→ **Task**:
Find each line in the records below that contains the word "asbest" and copy those lines.

→ **Input records**:
┌────────
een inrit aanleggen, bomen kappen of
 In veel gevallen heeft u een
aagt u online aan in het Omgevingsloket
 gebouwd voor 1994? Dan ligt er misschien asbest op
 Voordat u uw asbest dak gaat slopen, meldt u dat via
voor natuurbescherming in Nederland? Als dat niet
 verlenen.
└────────
┌────────
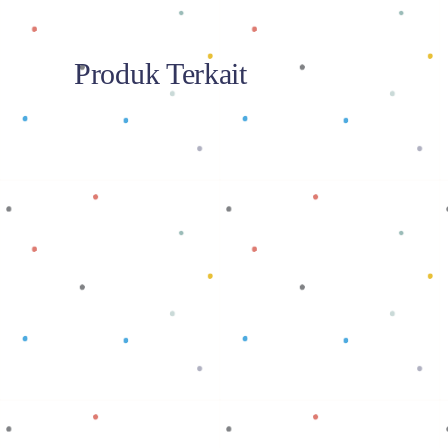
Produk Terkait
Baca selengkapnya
└────────
→ **Task output**:
 gebouwd voor 1994? Dan ligt er misschien asbest op
 Voordat u uw asbest dak gaat slopen, meldt u dat via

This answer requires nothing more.